--- Passage cité ---
Étant donné la responsabilité à 100% assumée par les pétrolières dans les bris d’oléoducs, j’imagine que l’entretien est un souci constant. Mais une rapide recherche sur le brut des sables bitumineux nous informe qu’il contient habituellement plus de sulfure que le brut traditionnel, et donc que ses qualités corrosives et érosives ne tiennent pas seulement à l’eau et aux particules qui peuvent. Cette information est contestée par le gouvernement canadien (Ressources naturelles Canada), qui s’appuie sur une étude récente ayant « systématiquement démoli» le mythe de la corrosivité accrue du brut des sables bitumineux.
--- Section des données ---
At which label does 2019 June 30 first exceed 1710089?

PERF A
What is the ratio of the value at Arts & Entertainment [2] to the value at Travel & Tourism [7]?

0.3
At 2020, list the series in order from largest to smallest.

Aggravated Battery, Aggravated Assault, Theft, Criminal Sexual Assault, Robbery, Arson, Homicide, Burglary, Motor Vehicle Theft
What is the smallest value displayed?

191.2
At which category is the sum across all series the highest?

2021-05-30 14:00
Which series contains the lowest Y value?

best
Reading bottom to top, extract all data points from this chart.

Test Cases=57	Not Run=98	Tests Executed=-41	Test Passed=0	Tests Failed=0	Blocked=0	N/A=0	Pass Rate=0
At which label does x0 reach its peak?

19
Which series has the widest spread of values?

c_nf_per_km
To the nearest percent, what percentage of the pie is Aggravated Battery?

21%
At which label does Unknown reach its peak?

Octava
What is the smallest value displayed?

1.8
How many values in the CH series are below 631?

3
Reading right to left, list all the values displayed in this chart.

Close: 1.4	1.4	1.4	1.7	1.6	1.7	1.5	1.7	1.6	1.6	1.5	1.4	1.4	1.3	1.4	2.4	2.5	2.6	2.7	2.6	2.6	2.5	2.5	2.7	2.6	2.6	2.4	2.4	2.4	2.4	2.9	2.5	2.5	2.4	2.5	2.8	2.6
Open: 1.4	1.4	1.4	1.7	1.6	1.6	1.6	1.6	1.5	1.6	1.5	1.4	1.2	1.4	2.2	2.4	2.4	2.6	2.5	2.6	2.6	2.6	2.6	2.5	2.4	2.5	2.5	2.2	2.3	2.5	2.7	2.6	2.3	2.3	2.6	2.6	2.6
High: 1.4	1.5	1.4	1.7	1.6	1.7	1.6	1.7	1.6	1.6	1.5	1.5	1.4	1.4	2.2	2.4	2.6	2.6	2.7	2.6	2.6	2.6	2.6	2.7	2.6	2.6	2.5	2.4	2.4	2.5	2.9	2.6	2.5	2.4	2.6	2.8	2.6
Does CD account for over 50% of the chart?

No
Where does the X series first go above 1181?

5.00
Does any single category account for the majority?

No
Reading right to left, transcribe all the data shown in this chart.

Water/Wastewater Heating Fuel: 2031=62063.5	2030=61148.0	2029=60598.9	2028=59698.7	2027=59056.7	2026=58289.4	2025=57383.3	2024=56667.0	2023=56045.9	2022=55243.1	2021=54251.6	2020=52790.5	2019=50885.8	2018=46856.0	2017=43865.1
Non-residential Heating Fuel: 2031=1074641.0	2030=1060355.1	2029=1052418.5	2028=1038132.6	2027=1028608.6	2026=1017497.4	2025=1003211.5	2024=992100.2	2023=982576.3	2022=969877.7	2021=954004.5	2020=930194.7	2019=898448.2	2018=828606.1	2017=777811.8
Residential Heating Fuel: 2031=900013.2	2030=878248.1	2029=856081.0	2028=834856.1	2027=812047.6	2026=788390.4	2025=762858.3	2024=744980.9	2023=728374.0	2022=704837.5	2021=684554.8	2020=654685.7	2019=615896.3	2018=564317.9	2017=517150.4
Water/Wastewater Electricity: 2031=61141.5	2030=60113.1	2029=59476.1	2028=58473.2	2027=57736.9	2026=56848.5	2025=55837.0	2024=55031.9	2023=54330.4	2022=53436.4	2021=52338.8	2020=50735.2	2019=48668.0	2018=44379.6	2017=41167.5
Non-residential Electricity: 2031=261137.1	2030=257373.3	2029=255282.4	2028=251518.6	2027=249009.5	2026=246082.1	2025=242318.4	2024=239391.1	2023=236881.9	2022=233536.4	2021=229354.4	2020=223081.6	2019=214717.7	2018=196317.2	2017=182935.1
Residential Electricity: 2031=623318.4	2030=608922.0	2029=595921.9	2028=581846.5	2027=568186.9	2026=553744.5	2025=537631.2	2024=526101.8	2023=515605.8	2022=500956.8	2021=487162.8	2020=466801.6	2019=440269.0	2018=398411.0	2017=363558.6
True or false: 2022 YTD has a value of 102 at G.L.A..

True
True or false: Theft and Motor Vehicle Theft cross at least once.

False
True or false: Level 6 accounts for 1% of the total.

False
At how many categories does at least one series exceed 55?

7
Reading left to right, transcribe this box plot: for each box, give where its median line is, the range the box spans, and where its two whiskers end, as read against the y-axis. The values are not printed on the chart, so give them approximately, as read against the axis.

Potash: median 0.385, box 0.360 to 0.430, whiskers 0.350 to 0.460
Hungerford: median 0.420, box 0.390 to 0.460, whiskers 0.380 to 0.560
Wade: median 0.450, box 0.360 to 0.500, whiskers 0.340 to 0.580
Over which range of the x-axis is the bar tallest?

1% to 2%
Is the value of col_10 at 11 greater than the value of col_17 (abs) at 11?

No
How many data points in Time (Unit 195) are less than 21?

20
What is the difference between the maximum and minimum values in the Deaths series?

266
---
Consigne A |
Pouvez-vous reformuler sous forme de liste concise le paragraphe de l'extrait sur les sables bitumineux qui commence par « Étant donné la responsabilité », en conservant ses faits principaux ?
Consigne B |
Pourriez-vous poursuivre l'extrait sur les sables bitumineux à partir de sa dernière phrase ?

Réponse A |
- Les pétrolières assument à 100 % la responsabilité des bris d'oléoducs, ce qui laisse supposer que l'entretien est un souci constant.
- Le brut des sables bitumineux contient habituellement plus de sulfure que le brut traditionnel.
- Ses qualités corrosives et érosives ne tiennent donc pas seulement à l'eau et aux particules.
- Ressources naturelles Canada conteste cette information en s'appuyant sur une étude récente qui aurait « systématiquement démoli » le mythe de la corrosivité accrue de ce brut.

Réponse B |
Et il est facile de déceler un trou important dans le défense de TransCanada à l’égard de la sécurité du transport de brut par oléoduc : ils comptent acheminer le brut des sables bitumineux sur 3000 km de GAZODUC. De gazoduc converti, soit, mais certainement pas rebâti à neuf; malgré l’intérêt de la pétrolière à garantir la sécurité du transport de la ressource, il y a raison de douter des assurances fournies sur la sécurité.
Et, j’y reviens encore, on parle des déversements – et c ‘est vrai qu’ils sont plutôt rares; ou alors on a une raison valable de nous les cacher – mais qu’en est-il des fuites? Des bris mineurs? Des incidents pouvant se produire pendant l’entretien des canalisations? Ça compte pour du beurre… noir?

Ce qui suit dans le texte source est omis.